=== To-do item ===
Reproduce every line of the records below verbatim, keeping each one in its original order.

### Records to process

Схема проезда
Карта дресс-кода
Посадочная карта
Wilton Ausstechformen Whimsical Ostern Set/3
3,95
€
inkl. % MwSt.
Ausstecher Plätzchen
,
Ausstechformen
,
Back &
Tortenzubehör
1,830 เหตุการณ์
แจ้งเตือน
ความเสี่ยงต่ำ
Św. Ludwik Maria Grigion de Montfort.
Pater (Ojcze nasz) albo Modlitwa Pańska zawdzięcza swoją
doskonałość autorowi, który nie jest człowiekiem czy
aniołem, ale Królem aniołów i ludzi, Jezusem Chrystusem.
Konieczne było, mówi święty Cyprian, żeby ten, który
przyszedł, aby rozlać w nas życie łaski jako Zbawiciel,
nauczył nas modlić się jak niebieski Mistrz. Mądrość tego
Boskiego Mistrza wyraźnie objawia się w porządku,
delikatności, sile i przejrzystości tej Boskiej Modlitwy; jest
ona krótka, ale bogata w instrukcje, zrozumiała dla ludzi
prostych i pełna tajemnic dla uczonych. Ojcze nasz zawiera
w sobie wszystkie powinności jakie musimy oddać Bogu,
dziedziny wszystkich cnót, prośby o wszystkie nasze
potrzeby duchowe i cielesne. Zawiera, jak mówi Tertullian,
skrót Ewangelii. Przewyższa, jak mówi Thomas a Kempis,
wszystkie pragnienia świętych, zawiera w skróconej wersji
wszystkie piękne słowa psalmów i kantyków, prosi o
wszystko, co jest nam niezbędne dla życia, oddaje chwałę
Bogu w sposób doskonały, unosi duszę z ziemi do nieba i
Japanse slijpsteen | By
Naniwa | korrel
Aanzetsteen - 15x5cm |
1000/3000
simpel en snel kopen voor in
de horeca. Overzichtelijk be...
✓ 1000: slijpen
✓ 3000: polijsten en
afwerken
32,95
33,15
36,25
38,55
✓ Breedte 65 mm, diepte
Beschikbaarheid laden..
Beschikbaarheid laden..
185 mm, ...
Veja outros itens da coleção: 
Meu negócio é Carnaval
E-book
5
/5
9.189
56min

######

=== Written response ===
Схема проезда
Карта дресс-кода
Посадочная карта
Wilton Ausstechformen Whimsical Ostern Set/3
3,95
€
inkl. % MwSt.
Ausstecher Plätzchen
,
Ausstechformen
,
Back &
Tortenzubehör
1,830 เหตุการณ์
แจ้งเตือน
ความเสี่ยงต่ำ
Św. Ludwik Maria Grigion de Montfort.
Pater (Ojcze nasz) albo Modlitwa Pańska zawdzięcza swoją
doskonałość autorowi, który nie jest człowiekiem czy
aniołem, ale Królem aniołów i ludzi, Jezusem Chrystusem.
Konieczne było, mówi święty Cyprian, żeby ten, który
przyszedł, aby rozlać w nas życie łaski jako Zbawiciel,
nauczył nas modlić się jak niebieski Mistrz. Mądrość tego
Boskiego Mistrza wyraźnie objawia się w porządku,
delikatności, sile i przejrzystości tej Boskiej Modlitwy; jest
ona krótka, ale bogata w instrukcje, zrozumiała dla ludzi
prostych i pełna tajemnic dla uczonych. Ojcze nasz zawiera
w sobie wszystkie powinności jakie musimy oddać Bogu,
dziedziny wszystkich cnót, prośby o wszystkie nasze
potrzeby duchowe i cielesne. Zawiera, jak mówi Tertullian,
skrót Ewangelii. Przewyższa, jak mówi Thomas a Kempis,
wszystkie pragnienia świętych, zawiera w skróconej wersji
wszystkie piękne słowa psalmów i kantyków, prosi o
wszystko, co jest nam niezbędne dla życia, oddaje chwałę
Bogu w sposób doskonały, unosi duszę z ziemi do nieba i
Japanse slijpsteen | By
Naniwa | korrel
Aanzetsteen - 15x5cm |
1000/3000
simpel en snel kopen voor in
de horeca. Overzichtelijk be...
✓ 1000: slijpen
✓ 3000: polijsten en
afwerken
32,95
33,15
36,25
38,55
✓ Breedte 65 mm, diepte
Beschikbaarheid laden..
Beschikbaarheid laden..
185 mm, ...
Veja outros itens da coleção: 
Meu negócio é Carnaval
E-book
5
/5
9.189
56min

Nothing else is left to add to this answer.